First a group of youths in the northeast state of Bengal started a campaign, putting up posters, billboards, and social media messages asking people to buy made-in-India products. The hashtag #BoycottChina was trending for a while this month. In several towns and villages, potters have held rallies to protest the sale of Chinese lamps and raise awareness (and patriotism).

Finally, a week ago, the ruling political party has climbed on the bandwagon with its call for a boycott.

Potters in the city of Indore are especially excited. They say they were left with thousands of unsold diyas in the last few years, a situation they'd never faced before.

But in the urban sprawl of coastal Mumbai, where I live, neither potters nor consumers seem to care about Chinese competition. Several shopkeepers I spoke to said they didn't sell China goods. One scoffed and said of the imports, "They catch fire the first time you use them." Another vendor said he treks to Mumbai's Kumbharwada potter district to choose all his own clay lamps.

Kumbharwada is a 12-acre settlement in the Dharavi slum, where every alley is thick with the smoke from hundreds of brick kilns. More than 5,000 potter families have been crafting and selling earthernware of all shapes and sizes here for six to seven generations. Men typically shape and sell the vessels while women do the decorations.

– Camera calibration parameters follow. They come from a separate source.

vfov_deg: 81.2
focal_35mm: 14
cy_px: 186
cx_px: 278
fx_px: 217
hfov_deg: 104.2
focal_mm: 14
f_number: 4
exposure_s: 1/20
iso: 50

Diyas are the perennial hot ticket. The potters say that they make about half their annual sales in the month leading up to Diwali.

In his stall, Rajesh is busy answering queries, packing lamps and attending to customers. He says he doesn't know how many lamps the potters of Kumbharwada sell. "Tens of millions probably, who can keep count?"

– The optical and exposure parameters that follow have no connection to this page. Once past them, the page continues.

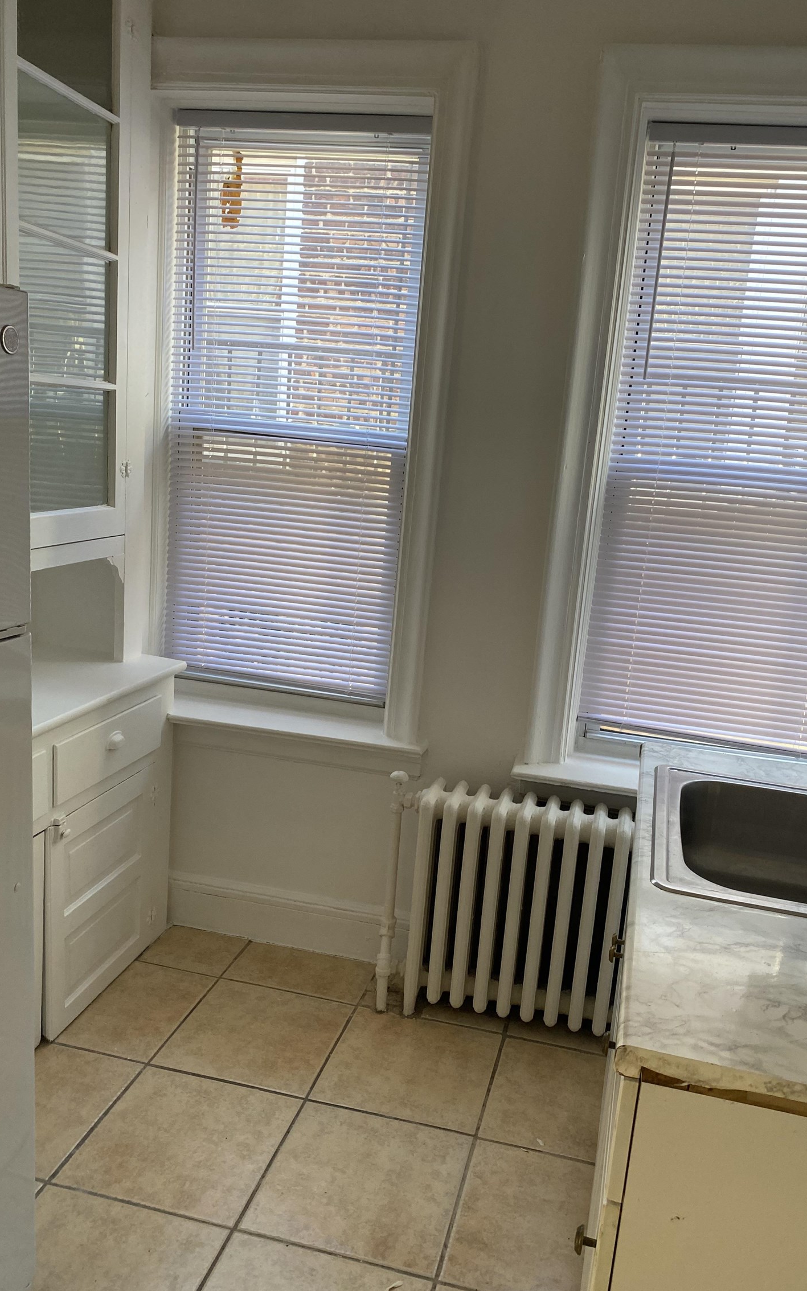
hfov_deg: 44.5
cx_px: 440
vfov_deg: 66.5
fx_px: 986
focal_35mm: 28
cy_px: 647
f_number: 1.8
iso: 125
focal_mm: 4.25
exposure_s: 1/121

Though the potters and their families live in the slum, they're not impoverished. They won't tell me what their income is but say they're doing well, they have no unsold stock, their kids go to school, they have cable TV.

"We work on these all year, but we set up stalls only for the season," says Santosh whose makeshift tables on the main road display diyas in all hues and designs, some in garish neon colors with sequins and shiny golden piping, others more staid in pastel leaf and flower motifs.

There are still four days to go until Diwali but the outdoor stalls throng with shoppers — individuals buying a few dozen pieces as well as retailers picking up orders of several hundred to sell elsewhere in the city. One retailer quips about the Chinese competition, "It doesn't affect us. People who want the real thing will always come to us. It's Diwali! We're earning, let the Chinese earn, as well."